Schlappe für Berlins Innensenator: Polizei muss Eigentümer in die teilbesetzte Rigaer Straße 94 begleiten
Ein Eigentümer soll Brandschutzmängel erkunden, die Polizei will ihn dabei nicht schützen. Das Verwaltungsgericht findet die Position des Landes widersprüchlich.
Die Berliner Polizei hat im Streit um das teilbesetzte Haus in der Rigaer Straße 94 eine schwere Schlappe erlitten, die auch Innensenator Andreas Geisel (SPD) trifft. Das Verwaltungsgericht hat per Beschluss entschieden, dass die Polizei dem Eigentümer des Hauses Schutz gewähren muss, um der Brandschutzanordnung des Bezirks Friedrichshain-Kreuzberg nachzukommen. Das sagte ein Sprecher des Gerichts am Freitagmorgen.
Die Polizei hatte den Schutzantrag des Eigentümers verweigert. Zuvor hatte das Bezirksamt den Eigentümer im Dezember verpflichtet, den Brandschutz durch einen staatlich anerkannten Gutachter im Haus prüfen zu lassen und Mängel abzustellen.
Die Polizei wollte Eigentümer und Gutachter jedoch nicht schützen. Die Behörde begründete dies damit, dass der Eigentümer sich vor einem Zivilgericht zunächst den Zutritt erstreiten müsse.

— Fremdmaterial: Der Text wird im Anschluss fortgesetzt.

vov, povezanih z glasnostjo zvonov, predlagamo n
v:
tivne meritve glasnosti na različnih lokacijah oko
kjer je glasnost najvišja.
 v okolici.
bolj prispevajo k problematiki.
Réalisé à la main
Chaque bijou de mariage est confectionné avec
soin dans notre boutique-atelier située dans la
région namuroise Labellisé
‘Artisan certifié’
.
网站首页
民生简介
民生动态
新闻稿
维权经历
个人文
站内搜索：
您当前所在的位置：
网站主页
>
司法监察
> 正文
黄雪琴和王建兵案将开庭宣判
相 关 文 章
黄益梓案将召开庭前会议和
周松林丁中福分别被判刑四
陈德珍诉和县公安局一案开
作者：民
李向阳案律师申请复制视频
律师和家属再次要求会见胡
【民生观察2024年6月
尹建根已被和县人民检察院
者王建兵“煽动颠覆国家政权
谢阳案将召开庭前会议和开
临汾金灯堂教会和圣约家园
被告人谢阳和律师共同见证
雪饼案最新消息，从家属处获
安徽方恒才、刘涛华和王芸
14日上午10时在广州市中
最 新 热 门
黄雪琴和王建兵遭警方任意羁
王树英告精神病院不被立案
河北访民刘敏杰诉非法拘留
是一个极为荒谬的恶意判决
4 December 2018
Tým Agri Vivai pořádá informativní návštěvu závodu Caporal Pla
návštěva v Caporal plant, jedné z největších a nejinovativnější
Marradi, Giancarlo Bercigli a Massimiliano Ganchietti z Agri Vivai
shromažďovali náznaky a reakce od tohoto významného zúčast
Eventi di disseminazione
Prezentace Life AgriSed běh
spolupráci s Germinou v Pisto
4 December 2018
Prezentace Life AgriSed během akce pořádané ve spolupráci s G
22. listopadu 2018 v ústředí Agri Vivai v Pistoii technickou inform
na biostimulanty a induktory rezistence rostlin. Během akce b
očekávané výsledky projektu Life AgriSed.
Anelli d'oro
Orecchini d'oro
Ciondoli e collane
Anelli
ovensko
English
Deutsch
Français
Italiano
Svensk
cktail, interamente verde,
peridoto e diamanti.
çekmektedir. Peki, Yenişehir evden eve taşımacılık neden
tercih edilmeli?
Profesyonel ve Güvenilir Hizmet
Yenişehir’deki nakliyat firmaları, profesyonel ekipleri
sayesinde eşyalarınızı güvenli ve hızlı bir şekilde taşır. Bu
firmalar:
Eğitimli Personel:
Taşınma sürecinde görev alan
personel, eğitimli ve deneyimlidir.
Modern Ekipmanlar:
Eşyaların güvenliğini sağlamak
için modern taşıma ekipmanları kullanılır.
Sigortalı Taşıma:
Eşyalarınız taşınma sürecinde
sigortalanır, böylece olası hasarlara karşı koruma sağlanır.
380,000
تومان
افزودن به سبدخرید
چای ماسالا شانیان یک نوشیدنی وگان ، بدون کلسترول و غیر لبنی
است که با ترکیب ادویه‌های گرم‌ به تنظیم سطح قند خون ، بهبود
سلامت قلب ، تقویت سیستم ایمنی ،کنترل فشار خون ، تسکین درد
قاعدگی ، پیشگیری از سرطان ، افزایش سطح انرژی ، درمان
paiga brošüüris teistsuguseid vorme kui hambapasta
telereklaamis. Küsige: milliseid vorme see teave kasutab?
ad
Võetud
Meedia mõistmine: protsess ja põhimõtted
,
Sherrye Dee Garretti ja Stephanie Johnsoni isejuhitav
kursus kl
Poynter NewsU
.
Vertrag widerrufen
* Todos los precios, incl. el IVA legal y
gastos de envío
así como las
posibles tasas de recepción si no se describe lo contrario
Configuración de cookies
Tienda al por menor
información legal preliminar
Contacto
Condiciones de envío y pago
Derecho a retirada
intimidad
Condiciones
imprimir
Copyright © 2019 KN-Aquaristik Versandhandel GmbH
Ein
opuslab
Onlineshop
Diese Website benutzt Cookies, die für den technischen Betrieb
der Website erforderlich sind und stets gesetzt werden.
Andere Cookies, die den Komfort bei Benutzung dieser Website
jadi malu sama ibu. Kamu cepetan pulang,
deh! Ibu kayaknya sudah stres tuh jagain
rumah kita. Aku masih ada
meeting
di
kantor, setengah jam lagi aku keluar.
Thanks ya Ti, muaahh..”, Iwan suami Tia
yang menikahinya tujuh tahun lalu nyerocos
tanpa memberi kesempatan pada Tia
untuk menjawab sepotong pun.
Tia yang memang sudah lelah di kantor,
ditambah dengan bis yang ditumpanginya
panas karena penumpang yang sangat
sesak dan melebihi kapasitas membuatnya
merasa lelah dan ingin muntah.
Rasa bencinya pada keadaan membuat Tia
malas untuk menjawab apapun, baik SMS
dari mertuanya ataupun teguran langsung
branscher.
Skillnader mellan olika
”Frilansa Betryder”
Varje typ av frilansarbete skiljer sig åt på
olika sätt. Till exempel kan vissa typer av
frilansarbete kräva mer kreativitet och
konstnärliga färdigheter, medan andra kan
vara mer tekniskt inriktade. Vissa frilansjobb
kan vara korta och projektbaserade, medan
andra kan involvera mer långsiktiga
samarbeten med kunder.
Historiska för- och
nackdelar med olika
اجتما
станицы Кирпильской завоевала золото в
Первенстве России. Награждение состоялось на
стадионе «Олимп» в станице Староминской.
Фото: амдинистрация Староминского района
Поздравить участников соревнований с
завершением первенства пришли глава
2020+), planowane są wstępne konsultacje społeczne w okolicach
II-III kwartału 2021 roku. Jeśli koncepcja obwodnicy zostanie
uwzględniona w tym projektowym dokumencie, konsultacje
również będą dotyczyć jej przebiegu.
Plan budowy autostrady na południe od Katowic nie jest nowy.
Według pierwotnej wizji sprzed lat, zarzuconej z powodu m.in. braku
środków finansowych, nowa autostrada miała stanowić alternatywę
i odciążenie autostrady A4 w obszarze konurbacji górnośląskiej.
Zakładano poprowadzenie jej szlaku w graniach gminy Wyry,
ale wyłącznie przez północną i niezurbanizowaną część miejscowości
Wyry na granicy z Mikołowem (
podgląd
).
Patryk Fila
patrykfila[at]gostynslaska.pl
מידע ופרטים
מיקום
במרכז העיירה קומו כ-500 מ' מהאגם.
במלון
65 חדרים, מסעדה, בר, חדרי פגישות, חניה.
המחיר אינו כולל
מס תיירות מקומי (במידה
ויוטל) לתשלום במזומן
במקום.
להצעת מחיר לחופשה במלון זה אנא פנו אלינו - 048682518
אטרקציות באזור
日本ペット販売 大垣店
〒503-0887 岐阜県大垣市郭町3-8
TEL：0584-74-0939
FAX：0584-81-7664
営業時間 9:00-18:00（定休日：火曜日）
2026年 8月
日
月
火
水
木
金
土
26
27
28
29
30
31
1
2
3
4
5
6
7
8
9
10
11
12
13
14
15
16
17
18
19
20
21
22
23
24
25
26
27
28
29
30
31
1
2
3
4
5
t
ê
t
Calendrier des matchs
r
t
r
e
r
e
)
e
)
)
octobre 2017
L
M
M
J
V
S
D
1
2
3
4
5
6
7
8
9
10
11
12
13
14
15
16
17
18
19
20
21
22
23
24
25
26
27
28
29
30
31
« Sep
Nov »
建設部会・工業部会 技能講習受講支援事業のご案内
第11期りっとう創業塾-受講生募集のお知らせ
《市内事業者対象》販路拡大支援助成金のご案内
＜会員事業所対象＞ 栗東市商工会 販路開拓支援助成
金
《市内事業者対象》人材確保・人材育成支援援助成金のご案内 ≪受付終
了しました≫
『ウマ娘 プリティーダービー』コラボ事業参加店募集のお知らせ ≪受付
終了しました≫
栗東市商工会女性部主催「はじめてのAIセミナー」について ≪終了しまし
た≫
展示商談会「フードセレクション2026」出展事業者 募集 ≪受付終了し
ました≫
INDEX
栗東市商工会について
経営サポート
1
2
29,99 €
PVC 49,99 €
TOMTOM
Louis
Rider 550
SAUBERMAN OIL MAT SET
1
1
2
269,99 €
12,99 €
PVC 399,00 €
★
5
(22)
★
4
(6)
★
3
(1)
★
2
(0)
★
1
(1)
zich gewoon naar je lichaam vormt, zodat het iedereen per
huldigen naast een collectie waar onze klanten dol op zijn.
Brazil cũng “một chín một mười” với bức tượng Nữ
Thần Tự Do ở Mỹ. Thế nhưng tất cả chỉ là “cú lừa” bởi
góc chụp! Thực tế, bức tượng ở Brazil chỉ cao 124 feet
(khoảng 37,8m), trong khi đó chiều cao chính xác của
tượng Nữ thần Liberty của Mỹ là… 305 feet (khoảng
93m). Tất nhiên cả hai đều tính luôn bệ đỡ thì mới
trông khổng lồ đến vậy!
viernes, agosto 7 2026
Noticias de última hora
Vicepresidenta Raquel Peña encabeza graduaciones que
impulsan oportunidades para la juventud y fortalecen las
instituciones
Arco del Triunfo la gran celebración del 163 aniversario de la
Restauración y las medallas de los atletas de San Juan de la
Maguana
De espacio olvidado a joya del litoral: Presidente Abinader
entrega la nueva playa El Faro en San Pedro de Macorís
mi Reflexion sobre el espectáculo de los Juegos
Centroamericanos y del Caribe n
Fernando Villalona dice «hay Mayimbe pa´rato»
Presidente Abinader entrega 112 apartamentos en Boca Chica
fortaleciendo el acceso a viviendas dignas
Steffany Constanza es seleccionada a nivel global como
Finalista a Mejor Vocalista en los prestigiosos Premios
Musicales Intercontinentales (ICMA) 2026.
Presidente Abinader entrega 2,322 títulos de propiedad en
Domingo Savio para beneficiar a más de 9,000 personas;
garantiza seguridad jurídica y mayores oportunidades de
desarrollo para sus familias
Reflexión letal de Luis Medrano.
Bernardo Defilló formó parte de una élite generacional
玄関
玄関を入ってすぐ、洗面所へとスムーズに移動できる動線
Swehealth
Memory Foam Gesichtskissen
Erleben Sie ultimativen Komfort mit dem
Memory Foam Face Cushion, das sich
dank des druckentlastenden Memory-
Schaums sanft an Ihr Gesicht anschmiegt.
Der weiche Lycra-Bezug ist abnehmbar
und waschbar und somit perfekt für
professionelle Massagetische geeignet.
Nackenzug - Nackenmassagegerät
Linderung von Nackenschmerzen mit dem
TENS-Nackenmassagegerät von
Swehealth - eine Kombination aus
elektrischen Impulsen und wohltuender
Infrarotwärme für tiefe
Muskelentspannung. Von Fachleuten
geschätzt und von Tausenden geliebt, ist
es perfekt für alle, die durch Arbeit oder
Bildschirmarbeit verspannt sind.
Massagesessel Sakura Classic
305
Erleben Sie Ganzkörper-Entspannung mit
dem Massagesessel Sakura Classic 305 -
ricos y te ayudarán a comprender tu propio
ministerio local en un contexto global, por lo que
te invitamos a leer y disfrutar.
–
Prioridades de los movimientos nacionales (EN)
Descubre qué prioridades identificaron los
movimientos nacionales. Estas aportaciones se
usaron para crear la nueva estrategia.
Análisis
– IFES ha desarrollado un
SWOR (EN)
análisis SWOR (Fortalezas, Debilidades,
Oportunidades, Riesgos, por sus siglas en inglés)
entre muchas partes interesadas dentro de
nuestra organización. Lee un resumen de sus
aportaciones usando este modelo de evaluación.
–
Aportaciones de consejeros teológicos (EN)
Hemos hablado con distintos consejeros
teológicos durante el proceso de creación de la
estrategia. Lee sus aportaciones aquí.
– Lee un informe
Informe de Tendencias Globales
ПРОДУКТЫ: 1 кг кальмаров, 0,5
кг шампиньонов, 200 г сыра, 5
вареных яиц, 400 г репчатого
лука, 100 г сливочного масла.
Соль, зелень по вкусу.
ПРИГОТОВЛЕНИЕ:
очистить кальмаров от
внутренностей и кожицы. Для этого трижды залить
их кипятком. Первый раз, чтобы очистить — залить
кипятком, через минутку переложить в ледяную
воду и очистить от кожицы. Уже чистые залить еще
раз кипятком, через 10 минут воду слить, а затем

Zudem zog sich die Polizei darauf zurück, dass Zivilgerichte zuvor die Vertretungsvollmachten von Anwälten nicht anerkannt hatten. Das wies das Verwaltungsgericht zurück. Es erkannte die Vertretungsvollmachten vollständig an.
Darüber hinaus entschied es: Wenn das Land Berlin den Eigentümer verpflichtet, akute Brandschutzgefahren zu überprüfen und abzustellen, dann müsse das Land den Eigentümer dabei auch vor gewaltbereiten Linksextremisten schützen.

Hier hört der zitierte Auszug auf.